When Jenna Fenton, AuD ’20
, was at Salus University, she started conducting research on something called cochlear synaptopathy, also known as hidden hearing loss, for her Grand Rounds presentation. The name embraces the word “hidden” because when using traditional testing, results appear normal in some patients, regardless of complaints of hearing loss and tinnitus. It’s when audiologists begin digging a little deeper using new research methods that they find damage to the inner ear that wasn’t previously detected.
Along with her mentor Martin Pienkowski, PhD
, associate professor in the University’s Osborne College of Audiology (OCA), Dr. Fenton took a particular interest in hidden hearing loss, so much so that she wanted to find a job after graduation that offered her a chance to continue her research in that area.
And, that’s exactly what happened. After graduating in spring 2020, Dr. Fenton was offered a position at the Massachusetts Ear, Nose and Throat Associates, with offices in Massachusetts and New Hampshire. Dr. Fenton had expressed her interest in expanding audio logic services to include these patients during the interview process, and her new employer was open to letting her work with those patients.
“Since I’ve started, I’ve been able to put a lot of what I’ve researched and worked on in school into full effect with the patients here,” said Dr. Fenton. “There is still more research to be done on cochlear synaptopathy and tinnitus incorporated in hearing loss, but the goal behind it is to open our door to patients who haven’t really had anywhere else to turn to in the past.”
She said young adults that can fall into this category are being exposed to excessive amounts of noise, with activities such as concerts and headsets for example, and therefore there is an increase in tinnitus among that group.

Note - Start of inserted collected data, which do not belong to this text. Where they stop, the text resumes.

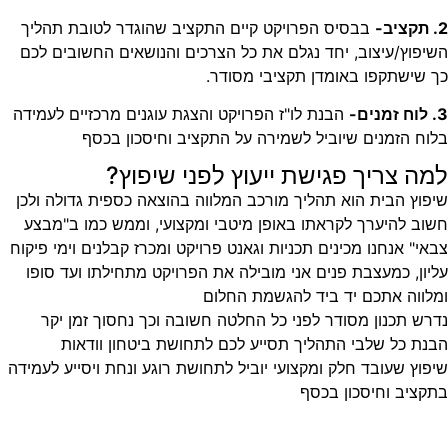
2. תקציב-
בבסיס הפרויקט קיים התקציב שהוגדר לטובת תהליך
השיפוץ/עיצוב, יחד נגלם את כל הצרכים והנושאים החשובים לכם
כך שישתקפו באומדן תקציבי מסודר.
3. לוח זמנים-
הבנת לו"ז הפרויקט והצגת עוגנים מרכזיים לעמידה
בלוח הזמנים שיוביל לשמירה על התקציב וחיסכון בכסף
למה צריך פגישת ייעוץ לפני שיפוץ?
שיפוץ הבית הוא תהליך מורכב המלווה בהוצאה כספית גדולה ולכן
חשוב להיערך לקראתו באופן מיטבי ומקצועי, וממש כמו ב"מבצע
צבאי" אנחנו מכינים תכניות וגאנט פרויקט ומכרז קבלנים וימי פיקוח
עליון, כמעצבת פנים אני מובילה את הפרויקט מתחילתו ועד סופו
ומלווה אתכם יד ביד להגשמת החלום
נדרש תכנון מסודר לפני כל החלטה חשובה וכך נחסוך זמן יקר
הבנת כל שלבי התהליך תסייע לכם לתחושת ביטחון וודאות
שיפוץ שעובד חלק ומקצועי יוביל לתחושת רוגע ונחת ויסייע לעמידה
בתקציב וחיסכון בכסף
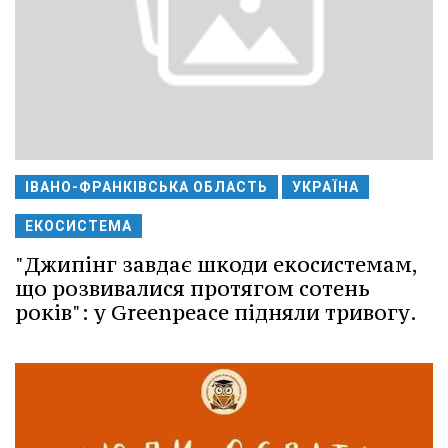
ІВАНО-ФРАНКІВСЬКА ОБЛАСТЬ
УКРАЇНА
ЕКОСИСТЕМА
"Джипінг завдає шкоди екосистемам,
що розвивалися протягом сотень
років": у Greenpeace підняли тривогу.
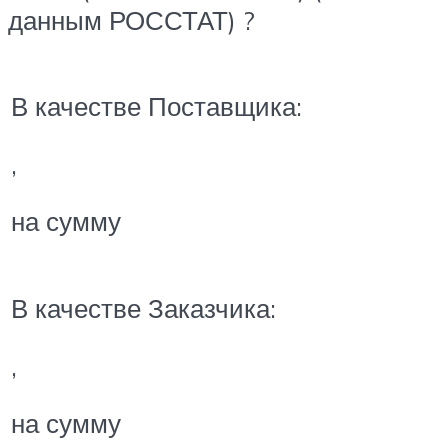
данным РОССТАТ) ?
В качестве Поставщика:
,
на сумму
В качестве Заказчика:
,
на сумму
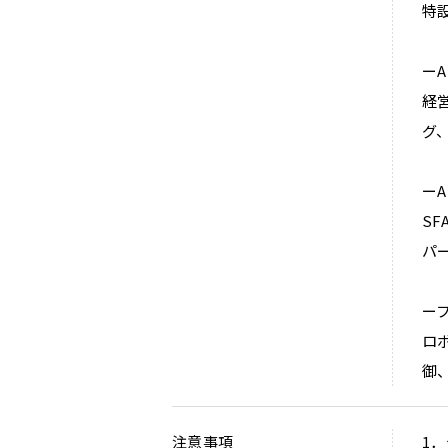
特
ーA
経
グ
ーA
S
パ
ー
ロ
御
注意事項
1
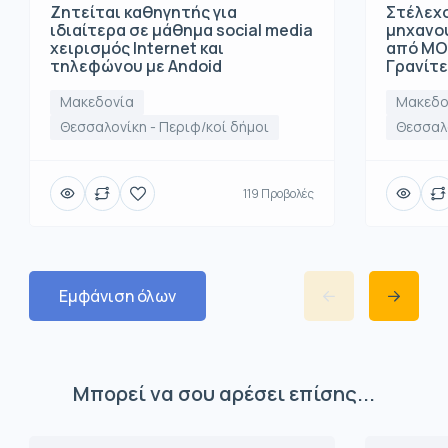
Ζητείται καθηγητής για
Στέλεχο
ιδιαίτερα σε μάθημα social media
μηχανο
χειρισμός Internet και
από ΜΟ
τηλεφώνου με Andoid
Γρανίτ
Μακεδονία
Μακεδο
Θεσσαλονίκη - Περιφ/κοί δήμοι
Θεσσαλο
119 Προβολές
Εμφάνιση όλων
Μπορεί να σου αρέσει επίσης...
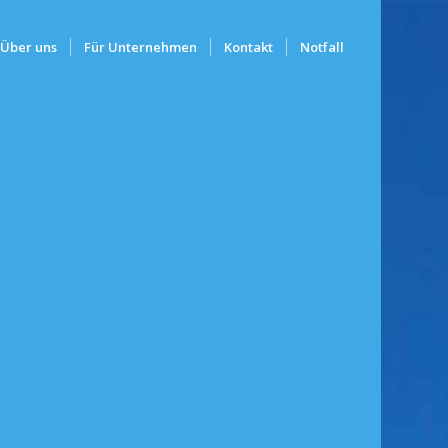
Über uns
Für Unternehmen
Kontakt
Notfall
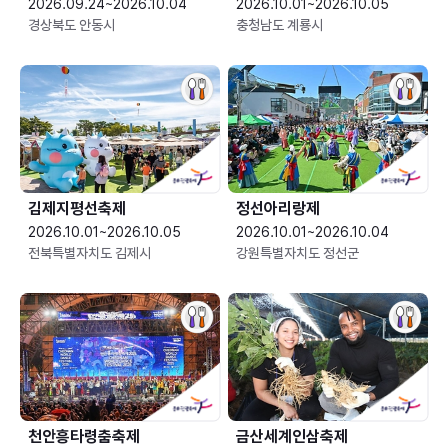
2026.09.24~2026.10.04
2026.10.01~2026.10.05
경상북도 안동시
충청남도 계룡시
김제지평선축제
정선아리랑제
2026.10.01~2026.10.05
2026.10.01~2026.10.04
전북특별자치도 김제시
강원특별자치도 정선군
천안흥타령춤축제
금산세계인삼축제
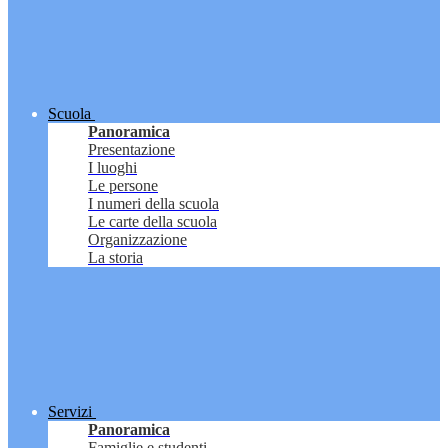
Scuola
Panoramica
Presentazione
I luoghi
Le persone
I numeri della scuola
Le carte della scuola
Organizzazione
La storia
Servizi
Panoramica
Famiglie e studenti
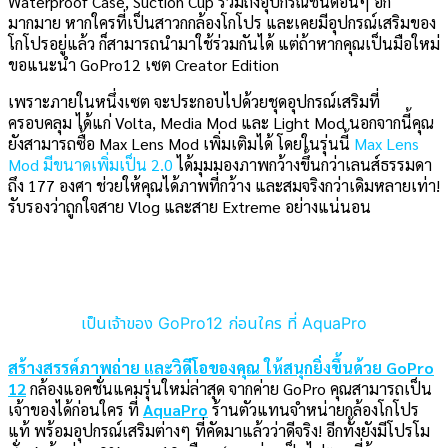
Waterproof Case, Suction Cup รวมถึงอุปกรณ์ชนิดอื่นๆ อีก
มากมาย หากใครที่เป็นสาวกกล้องโกโปร และเคยมีอุปกรณ์เสริมของ
โกโปรอยู่แล้ว ก็สามารถนำมาใช้ร่วมกันได้ แต่ถ้าหากคุณเป็นมือใหม่
ขอแนะนำ GoPro12 เซต Creator Edition
เพราะภายในหนึ่งเซต จะประกอบไปด้วยชุดอุปกรณ์เสริมที่
ครอบคลุม ได้แก่ Volta, Media Mod และ Light Mod นอกจากนี้คุณ
ยังสามารถซื้อ Max Lens Mod เพิ่มเติมได้ โดยในรุ่นนี้
Max Lens
Mod มีขนาดเพิ่มเป็น 2.0
ได้มุมมองภาพกว้างขึ้นกว่าเลนส์ธรรมดา
ถึง 177 องศา ช่วยให้คุณได้ภาพที่กว้าง และสมจริงกว่าเดิมหลายเท่า!
รับรองว่าถูกใจสาย Vlog และสาย Extreme อย่างแน่นอน
เป็นเจ้าของ GoPro12
ก่อนใคร ที่ AquaPro
สร้างสรรค์ภาพถ่าย และวิดีโอของคุณ ให้สนุกยิ่งขึ้นด้วย GoPro
12
กล้องแอคชั่นแคมรุ่นใหม่ล่าสุด จากค่าย GoPro คุณสามารถเป็น
เจ้าของได้ก่อนใคร ที่
AquaPro
ร้านตัวแทนจำหน่ายกล้องโกโปร
แท้ พร้อมอุปกรณ์เสริมต่างๆ ที่คัดมาแล้วว่าดีจริง! อีกทั้งยังมีโปรโม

“Because some of these patients are so young, it will help us create a baseline of data that we can monitor over time. The hope is to open up another branch of this field to help these patients,” she said. “We’re learning to look beyond the traditional test battery. And, there still is no set protocol for this because it’s not commonly tested for yet.”
Something from her time as Salus OCA — and something that University president Michael Mittelman, OD ‘80, MPH, MBA, FAAO, FACHE
, always talks about — is utilizing a holistic approach to treating patients and clients. Dr. Fenton said that approach really comes into play when working with hidden hearing loss patients. “Reiterating to patients, ‘I hear what you’re saying and we are going to dig deeper because you’re struggling,’” said Dr. Fenton. This help can be through audiological services or teaming up with psychologists for cognitive behavioral therapy, for example.
The start of her professional life — like many new 2020 graduates — was delayed a bit due to the COVID-19 pandemic. Dr. Fenton had begun interviewing for jobs before the pandemic hit in full force, and had secured the position at Massachusetts Ear, Nose and Throat Associates before the pandemic shut everything down. She had the job offer in March 2020 but her start date was delayed until September.
“Aside from extra PPEs, we’re still following best practices, and that’s something Salus has always ingrained in its students,” she said. “I’m really practicing the same as I’ve always been taught. Salus has always been great about doing that, not only when we were on campus learning, but also making sure that our clinical rotations off campus also followed those best practices.”
Her first job out of school has offered Dr. Fenton the opportunity to attain dual licensure in Massachusetts and New Hampshire, as well as continue her interest in working with patients experiencing hidden hearing loss.
Although each of her days looks a little different – some are busy with diagnostic testing while others hearing aids and implants – after a few months of preparation, extended testing along with hidden hearing loss and tinnitus consultations are now up and running.
“My supervisor and team have been amazing and encouraging me to work with these patients,” she said. “I’ve been fortunate to work in a practice that’s really supportive of it.”